Philosophical Anthropology


Philosophical Anthropology

 

(1) In the broad sense of the term, the study of the nature, or essence, of man.

(2) In the narrow sense, a trend in Western European and primarily German philosophy in the first half of the 20th century. This school of thought was based on W. Dilthey’s idealist Lebensphilosophie (philosophy of life) and the phenomenology of such thinkers as E. Husserl; it sought to re-create the integral concept of man by utilizing and interpreting data of various sciences, including biology, psychology, ethnology, and sociology.

The birth of the philosophical school of anthropology is associated with the publication of M. Scheler’s The Place of Man in the Universe (1928) and H. Plessner’s Stages of the Organic and Man (1928); the central concern of these works is the difference between the human and the animal mode of existence. For Scheler, the difference lies in man’s capacity to free himself of the pressure of biological needs and to distance himself from the environment. The ruling principle of man’s existence, according to Scheler, is the infinite “spirit” that restrains and sublimates the natural drives of the living organism. In Plessner’s view, man’s specific attribute is “excentricity,” or his constant transcendence of the immediacy of existence; moreover, this “excentric” quality is not an attribute of some higher “stratum” of man’s being, but is rather the organizing principle of man’s being as a whole, beginning at the lowest vegetative levels.

Scheler’s ideas are further elaborated by A. Gehlen, who considers man as already differentiated from the animals in the elementary pairings of perception and movement. For Gehlen, the source of human activity is man’s biological “inadequacy”—that is, his imperfect organs as compared to the animals’ highly specialized ones, his reduced instinctual capacity, and the general lack of specificity in his makeup, which conditions human adaptability. As distinct from the animals, man is open to perceptions that have no inherent signaling function. Because of this greater freedom, man’s perception overflows with nonspecific stimuli that must be “unloaded,” and such unloading is achieved when the stimuli are symbolically processed to acquire their final form in language. The liberation of man from the pressure of his instincts is based on the gap between stimulus and action; man, according to Gehlen, is a “culturable” creature.

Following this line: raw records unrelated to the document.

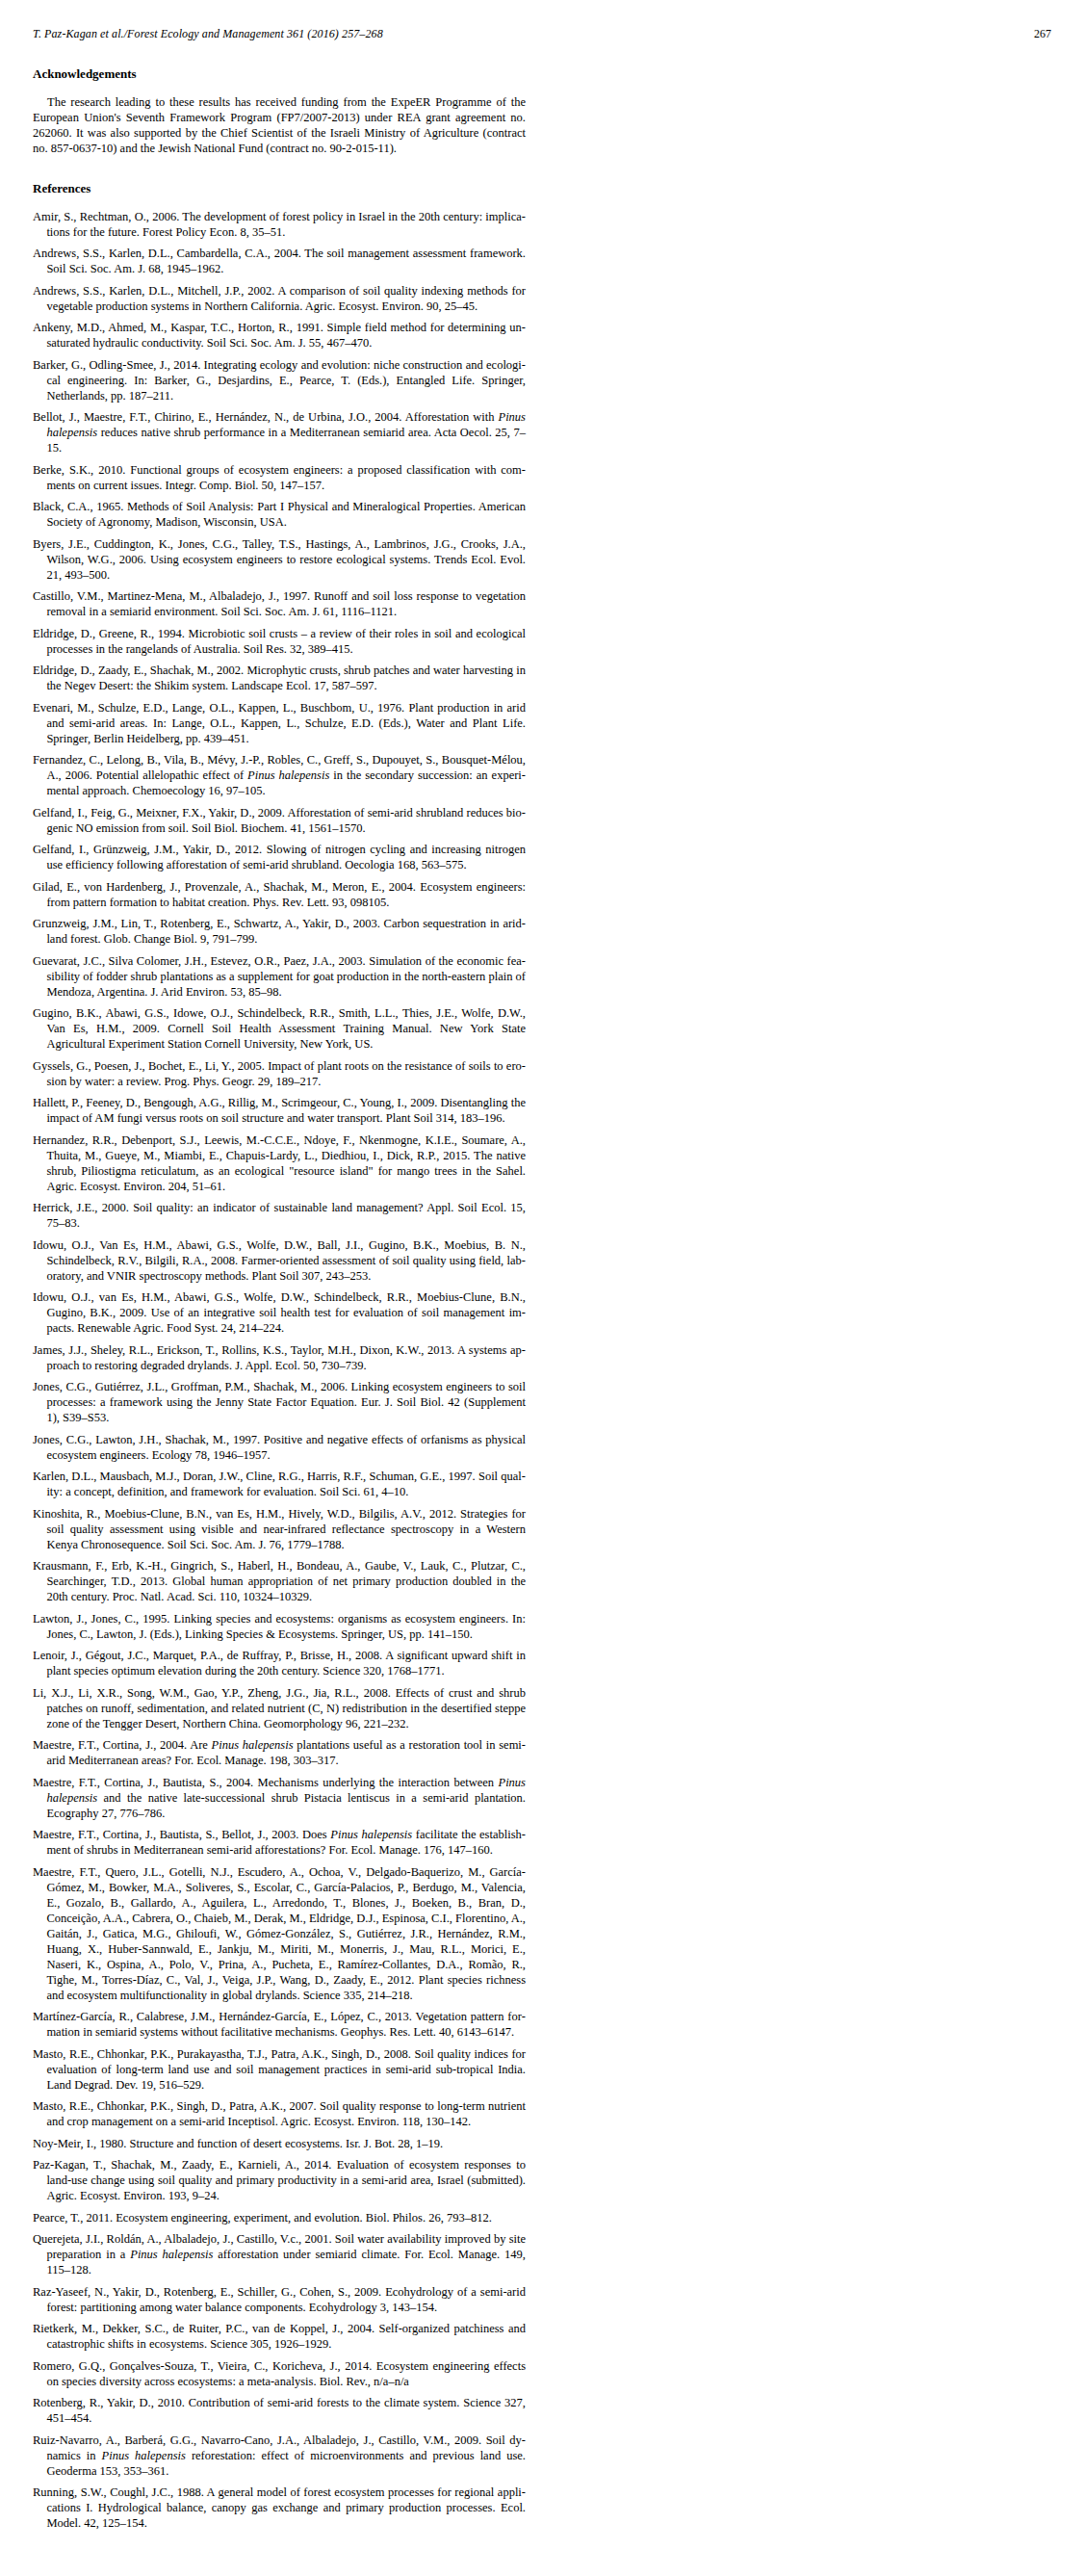T. Paz-Kagan et al./Forest Ecology and Management 361 (2016) 257–268 267
Acknowledgements
The research leading to these results has received funding from the ExpeER Programme of the European Union's Seventh Framework Program (FP7/2007-2013) under REA grant agreement no. 262060. It was also supported by the Chief Scientist of the Israeli Ministry of Agriculture (contract no. 857-0637-10) and the Jewish National Fund (contract no. 90-2-015-11).
References
Amir, S., Rechtman, O., 2006. The development of forest policy in Israel in the 20th century: implications for the future. Forest Policy Econ. 8, 35–51.
Andrews, S.S., Karlen, D.L., Cambardella, C.A., 2004. The soil management assessment framework. Soil Sci. Soc. Am. J. 68, 1945–1962.
Andrews, S.S., Karlen, D.L., Mitchell, J.P., 2002. A comparison of soil quality indexing methods for vegetable production systems in Northern California. Agric. Ecosyst. Environ. 90, 25–45.
Ankeny, M.D., Ahmed, M., Kaspar, T.C., Horton, R., 1991. Simple field method for determining unsaturated hydraulic conductivity. Soil Sci. Soc. Am. J. 55, 467–470.
Barker, G., Odling-Smee, J., 2014. Integrating ecology and evolution: niche construction and ecological engineering. In: Barker, G., Desjardins, E., Pearce, T. (Eds.), Entangled Life. Springer, Netherlands, pp. 187–211.
Bellot, J., Maestre, F.T., Chirino, E., Hernández, N., de Urbina, J.O., 2004. Afforestation with Pinus halepensis reduces native shrub performance in a Mediterranean semiarid area. Acta Oecol. 25, 7–15.
Berke, S.K., 2010. Functional groups of ecosystem engineers: a proposed classification with comments on current issues. Integr. Comp. Biol. 50, 147–157.
Black, C.A., 1965. Methods of Soil Analysis: Part I Physical and Mineralogical Properties. American Society of Agronomy, Madison, Wisconsin, USA.
Byers, J.E., Cuddington, K., Jones, C.G., Talley, T.S., Hastings, A., Lambrinos, J.G., Crooks, J.A., Wilson, W.G., 2006. Using ecosystem engineers to restore ecological systems. Trends Ecol. Evol. 21, 493–500.
Castillo, V.M., Martinez-Mena, M., Albaladejo, J., 1997. Runoff and soil loss response to vegetation removal in a semiarid environment. Soil Sci. Soc. Am. J. 61, 1116–1121.
Eldridge, D., Greene, R., 1994. Microbiotic soil crusts – a review of their roles in soil and ecological processes in the rangelands of Australia. Soil Res. 32, 389–415.
Eldridge, D., Zaady, E., Shachak, M., 2002. Microphytic crusts, shrub patches and water harvesting in the Negev Desert: the Shikim system. Landscape Ecol. 17, 587–597.
Evenari, M., Schulze, E.D., Lange, O.L., Kappen, L., Buschbom, U., 1976. Plant production in arid and semi-arid areas. In: Lange, O.L., Kappen, L., Schulze, E.D. (Eds.), Water and Plant Life. Springer, Berlin Heidelberg, pp. 439–451.
Fernandez, C., Lelong, B., Vila, B., Mévy, J.-P., Robles, C., Greff, S., Dupouyet, S., Bousquet-Mélou, A., 2006. Potential allelopathic effect of Pinus halepensis in the secondary succession: an experimental approach. Chemoecology 16, 97–105.
Gelfand, I., Feig, G., Meixner, F.X., Yakir, D., 2009. Afforestation of semi-arid shrubland reduces biogenic NO emission from soil. Soil Biol. Biochem. 41, 1561–1570.
Gelfand, I., Grünzweig, J.M., Yakir, D., 2012. Slowing of nitrogen cycling and increasing nitrogen use efficiency following afforestation of semi-arid shrubland. Oecologia 168, 563–575.
Gilad, E., von Hardenberg, J., Provenzale, A., Shachak, M., Meron, E., 2004. Ecosystem engineers: from pattern formation to habitat creation. Phys. Rev. Lett. 93, 098105.
Grunzweig, J.M., Lin, T., Rotenberg, E., Schwartz, A., Yakir, D., 2003. Carbon sequestration in arid-land forest. Glob. Change Biol. 9, 791–799.
Guevarat, J.C., Silva Colomer, J.H., Estevez, O.R., Paez, J.A., 2003. Simulation of the economic feasibility of fodder shrub plantations as a supplement for goat production in the north-eastern plain of Mendoza, Argentina. J. Arid Environ. 53, 85–98.
Gugino, B.K., Abawi, G.S., Idowe, O.J., Schindelbeck, R.R., Smith, L.L., Thies, J.E., Wolfe, D.W., Van Es, H.M., 2009. Cornell Soil Health Assessment Training Manual. New York State Agricultural Experiment Station Cornell University, New York, US.
Gyssels, G., Poesen, J., Bochet, E., Li, Y., 2005. Impact of plant roots on the resistance of soils to erosion by water: a review. Prog. Phys. Geogr. 29, 189–217.
Hallett, P., Feeney, D., Bengough, A.G., Rillig, M., Scrimgeour, C., Young, I., 2009. Disentangling the impact of AM fungi versus roots on soil structure and water transport. Plant Soil 314, 183–196.
Hernandez, R.R., Debenport, S.J., Leewis, M.-C.C.E., Ndoye, F., Nkenmogne, K.I.E., Soumare, A., Thuita, M., Gueye, M., Miambi, E., Chapuis-Lardy, L., Diedhiou, I., Dick, R.P., 2015. The native shrub, Piliostigma reticulatum, as an ecological "resource island" for mango trees in the Sahel. Agric. Ecosyst. Environ. 204, 51–61.
Herrick, J.E., 2000. Soil quality: an indicator of sustainable land management? Appl. Soil Ecol. 15, 75–83.
Idowu, O.J., Van Es, H.M., Abawi, G.S., Wolfe, D.W., Ball, J.I., Gugino, B.K., Moebius, B. N., Schindelbeck, R.V., Bilgili, R.A., 2008. Farmer-oriented assessment of soil quality using field, laboratory, and VNIR spectroscopy methods. Plant Soil 307, 243–253.
Idowu, O.J., van Es, H.M., Abawi, G.S., Wolfe, D.W., Schindelbeck, R.R., Moebius-Clune, B.N., Gugino, B.K., 2009. Use of an integrative soil health test for evaluation of soil management impacts. Renewable Agric. Food Syst. 24, 214–224.
James, J.J., Sheley, R.L., Erickson, T., Rollins, K.S., Taylor, M.H., Dixon, K.W., 2013. A systems approach to restoring degraded drylands. J. Appl. Ecol. 50, 730–739.
Jones, C.G., Gutiérrez, J.L., Groffman, P.M., Shachak, M., 2006. Linking ecosystem engineers to soil processes: a framework using the Jenny State Factor Equation. Eur. J. Soil Biol. 42 (Supplement 1), S39–S53.
Jones, C.G., Lawton, J.H., Shachak, M., 1997. Positive and negative effects of orfanisms as physical ecosystem engineers. Ecology 78, 1946–1957.
Karlen, D.L., Mausbach, M.J., Doran, J.W., Cline, R.G., Harris, R.F., Schuman, G.E., 1997. Soil quality: a concept, definition, and framework for evaluation. Soil Sci. 61, 4–10.
Kinoshita, R., Moebius-Clune, B.N., van Es, H.M., Hively, W.D., Bilgilis, A.V., 2012. Strategies for soil quality assessment using visible and near-infrared reflectance spectroscopy in a Western Kenya Chronosequence. Soil Sci. Soc. Am. J. 76, 1779–1788.
Krausmann, F., Erb, K.-H., Gingrich, S., Haberl, H., Bondeau, A., Gaube, V., Lauk, C., Plutzar, C., Searchinger, T.D., 2013. Global human appropriation of net primary production doubled in the 20th century. Proc. Natl. Acad. Sci. 110, 10324–10329.
Lawton, J., Jones, C., 1995. Linking species and ecosystems: organisms as ecosystem engineers. In: Jones, C., Lawton, J. (Eds.), Linking Species & Ecosystems. Springer, US, pp. 141–150.
Lenoir, J., Gégout, J.C., Marquet, P.A., de Ruffray, P., Brisse, H., 2008. A significant upward shift in plant species optimum elevation during the 20th century. Science 320, 1768–1771.
Li, X.J., Li, X.R., Song, W.M., Gao, Y.P., Zheng, J.G., Jia, R.L., 2008. Effects of crust and shrub patches on runoff, sedimentation, and related nutrient (C, N) redistribution in the desertified steppe zone of the Tengger Desert, Northern China. Geomorphology 96, 221–232.
Maestre, F.T., Cortina, J., 2004. Are Pinus halepensis plantations useful as a restoration tool in semiarid Mediterranean areas? For. Ecol. Manage. 198, 303–317.
Maestre, F.T., Cortina, J., Bautista, S., 2004. Mechanisms underlying the interaction between Pinus halepensis and the native late-successional shrub Pistacia lentiscus in a semi-arid plantation. Ecography 27, 776–786.
Maestre, F.T., Cortina, J., Bautista, S., Bellot, J., 2003. Does Pinus halepensis facilitate the establishment of shrubs in Mediterranean semi-arid afforestations? For. Ecol. Manage. 176, 147–160.
Maestre, F.T., Quero, J.L., Gotelli, N.J., Escudero, A., Ochoa, V., Delgado-Baquerizo, M., García-Gómez, M., Bowker, M.A., Soliveres, S., Escolar, C., García-Palacios, P., Berdugo, M., Valencia, E., Gozalo, B., Gallardo, A., Aguilera, L., Arredondo, T., Blones, J., Boeken, B., Bran, D., Conceição, A.A., Cabrera, O., Chaieb, M., Derak, M., Eldridge, D.J., Espinosa, C.I., Florentino, A., Gaitán, J., Gatica, M.G., Ghiloufi, W., Gómez-González, S., Gutiérrez, J.R., Hernández, R.M., Huang, X., Huber-Sannwald, E., Jankju, M., Miriti, M., Monerris, J., Mau, R.L., Morici, E., Naseri, K., Ospina, A., Polo, V., Prina, A., Pucheta, E., Ramírez-Collantes, D.A., Romão, R., Tighe, M., Torres-Díaz, C., Val, J., Veiga, J.P., Wang, D., Zaady, E., 2012. Plant species richness and ecosystem multifunctionality in global drylands. Science 335, 214–218.
Martínez-García, R., Calabrese, J.M., Hernández-García, E., López, C., 2013. Vegetation pattern formation in semiarid systems without facilitative mechanisms. Geophys. Res. Lett. 40, 6143–6147.
Masto, R.E., Chhonkar, P.K., Purakayastha, T.J., Patra, A.K., Singh, D., 2008. Soil quality indices for evaluation of long-term land use and soil management practices in semi-arid sub-tropical India. Land Degrad. Dev. 19, 516–529.
Masto, R.E., Chhonkar, P.K., Singh, D., Patra, A.K., 2007. Soil quality response to long-term nutrient and crop management on a semi-arid Inceptisol. Agric. Ecosyst. Environ. 118, 130–142.
Noy-Meir, I., 1980. Structure and function of desert ecosystems. Isr. J. Bot. 28, 1–19.
Paz-Kagan, T., Shachak, M., Zaady, E., Karnieli, A., 2014. Evaluation of ecosystem responses to land-use change using soil quality and primary productivity in a semi-arid area, Israel (submitted). Agric. Ecosyst. Environ. 193, 9–24.
Pearce, T., 2011. Ecosystem engineering, experiment, and evolution. Biol. Philos. 26, 793–812.
Querejeta, J.I., Roldán, A., Albaladejo, J., Castillo, V.c., 2001. Soil water availability improved by site preparation in a Pinus halepensis afforestation under semiarid climate. For. Ecol. Manage. 149, 115–128.
Raz-Yaseef, N., Yakir, D., Rotenberg, E., Schiller, G., Cohen, S., 2009. Ecohydrology of a semi-arid forest: partitioning among water balance components. Ecohydrology 3, 143–154.
Rietkerk, M., Dekker, S.C., de Ruiter, P.C., van de Koppel, J., 2004. Self-organized patchiness and catastrophic shifts in ecosystems. Science 305, 1926–1929.
Romero, G.Q., Gonçalves-Souza, T., Vieira, C., Koricheva, J., 2014. Ecosystem engineering effects on species diversity across ecosystems: a meta-analysis. Biol. Rev., n/a–n/a
Rotenberg, R., Yakir, D., 2010. Contribution of semi-arid forests to the climate system. Science 327, 451–454.
Ruiz-Navarro, A., Barberá, G.G., Navarro-Cano, J.A., Albaladejo, J., Castillo, V.M., 2009. Soil dynamics in Pinus halepensis reforestation: effect of microenvironments and previous land use. Geoderma 153, 353–361.
Running, S.W., Coughl, J.C., 1988. A general model of forest ecosystem processes for regional applications I. Hydrological balance, canopy gas exchange and primary production processes. Ecol. Model. 42, 125–154.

The concept of cultural anthropology proposed by E. Rothacker comes close to Gehlen’s ideas. This school of philosophical anthropology regards man as being determined by culture, or, in M. Landmann’s formulation, as “creating and being created by culture.” Scheler and his followers—for example, H. Hengstenberg and F.-J. von Rintelen—retain the concepts of traditional idealist metaphysics (such as spirit and eternity) in their interpretation of man; other philosophical anthropologists, largely influenced by Husserl’s phenomenology, are inclined to describe man’s specific attributes in presuppositionless and essentially positivist terms.

Philosophical anthropology after World War II has been generally characterized by a complex interaction with existentialism, pragmatism, depth psychology, and structuralism. J.-P. Sartre is representative of those who have sought an eclectic union between the anthropological approach and the principles of Marxism; attempts have also been made to apply the anthropological point of view to a revisionist interpretation of Marxism.

REFERENCES

Korneev, P. V. Sovremennaia filosofskaia antropologiia. [Moscow] 1967.
Burzhuaznaia filosofiia XX veka. Moscow, 1974.